To determine \(V_2^1\), first compute \(Q_2\) using \(V_2 = 1.04 + j0.0\) with an initial phase angle of 0.0.
\[\begin{aligned} P_2 - jQ_2 &= V_2^* \sum_{q=1}^{4} Y_{2q} V_q = V_2^* [Y_{21} V_1 + Y_{22} V_2 + Y_{23} V_3 + Y_{24} V_4] \\ Q_2 &= -\text{Imag} [V_2^{0\ast} (Y_{21} V_1 + Y_{22} V_2 + Y_{23} V_3 + Y_{24} V_4)] \\ &= -\text{Imag} \bigg[(1.04 - j0.0)(-2 + j8.0)(1.06) \\ &+ (3.666 - j14.664)(1.04) \\ &+ (-0.666 + j2.664)(1 + j0.0) + (-1 + j4.0)(1.0)\bigg] \\ &= 0.1108 \end{aligned}\]
Since \(Q_2\) is within limits, \(V_2\) is set to \(|V_2|_{spec}\) with the same phase angle as in this iteration.
\[V_2 = \dfrac{1}{Y_{22}} \left[ \dfrac{P_2 - jQ_2}{V_2^*} - Y_{21} V_1 V_3^0 - Y_{24} V_4^0\right]\]Since Bus 2 is a generator bus, both \(P_2\) and \(Q_2\) are positive.
\(P_2\) is taken as specified, and \(Q_2\) is the calculated value, \(Q_2 = 0.1108\).

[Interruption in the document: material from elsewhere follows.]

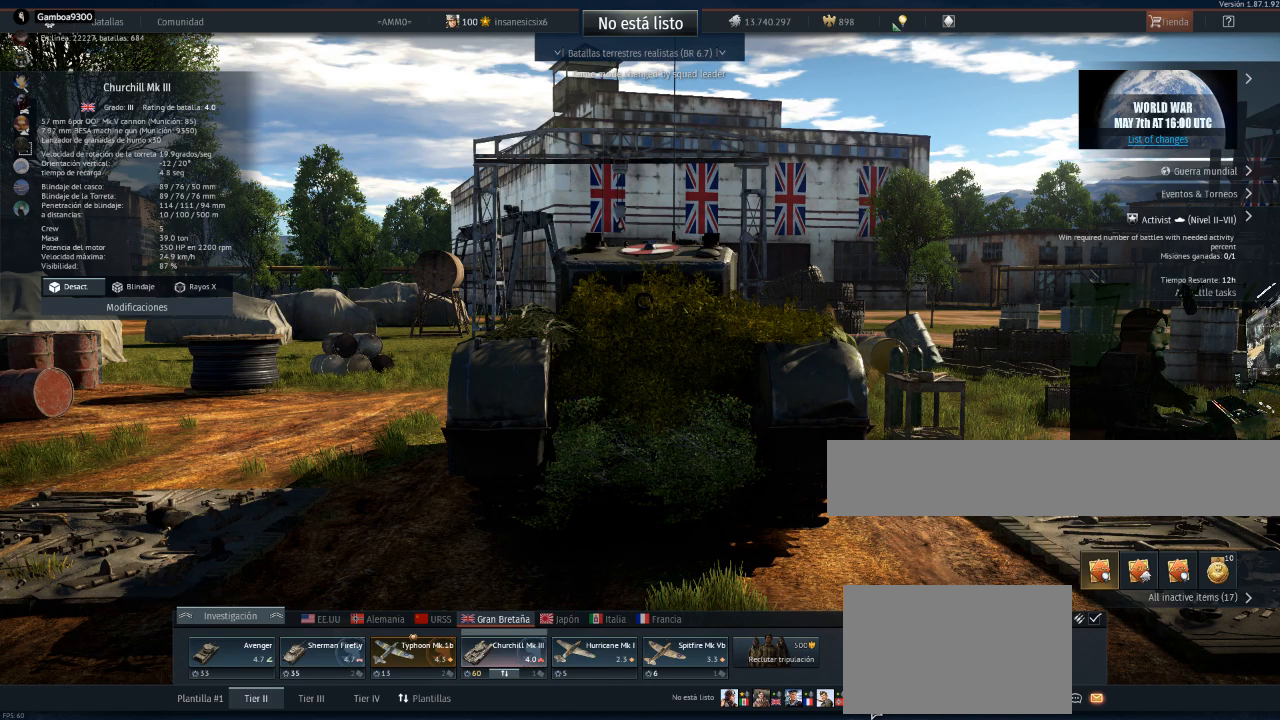
{"keys": [], "mouse": [], "mouse_move": "still", "events": []}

\[\begin{aligned} V_2 &= \dfrac{1}{(3.666 - j14.664)} \bigg[ \dfrac{0.5 - j0.1108}{1.04 - j0.0} - (-2 + j8.0)1.06 \\ &\quad - (-0.666 + j2.664)1.0 - (-1 + j4.0)1.0 \bigg] \\ V_2^1 &= 1.0472846 + j0.0291476 \\ \delta &= 1.59^\circ \\ V_2^1 &= 1.04 \angle 1.59^\circ = 1.0395985 + j0.02891158 \end{aligned}\]
\[\begin{aligned}
V_3^1 &= \dfrac{1}{Y_{33}} \left[ \dfrac{P_3 -
jQ_3}{V_3^*} - Y_{31} V_1 - Y_{32} V_2^1 - Y_{34} V_4^0 \right] \\
&= \dfrac{1}{3.666 - j14.664} \bigg[ \dfrac{-0.4 + j0.3}{1
- j0.0} - (-1 + j4)1.06 \\
&\quad - (-0.666 + j2.664)(1.0395985 + j0.02891158) \\
&\quad - (-2 + j8)(1 + j0.0) \bigg] \\
&= 0.9978866 - j0.015607057 \\[2em]
\text{Similarly, } V_4^1 &\text{ can be obtained and it
will be found to be} \\
V_4^1 &= 0.998065 - j0.022336 \quad \text{Ans.}
\end{aligned}\]
SECTION 09
Problem-4
\[0.2 \leq Q_2 \leq 1.0\]
SECTION 10
Solution
Initial guess for \(V_2^0 = 1.04 + j0.0\)
Calculated reactive power: \(Q_2 = 0.1108\) p.u.
Since \(Q_2\) is less than the minimum specified:
Reactive power generation for bus 2 is fixed at \(Q_2 = 0.2\) p.u. (lower limit)
Bus 2 treated as a load bus for this iteration
- Voltage for bus 2 in the iteration:\[V_2 = 1 + j0.0 \quad \text{for all other load buses.}\]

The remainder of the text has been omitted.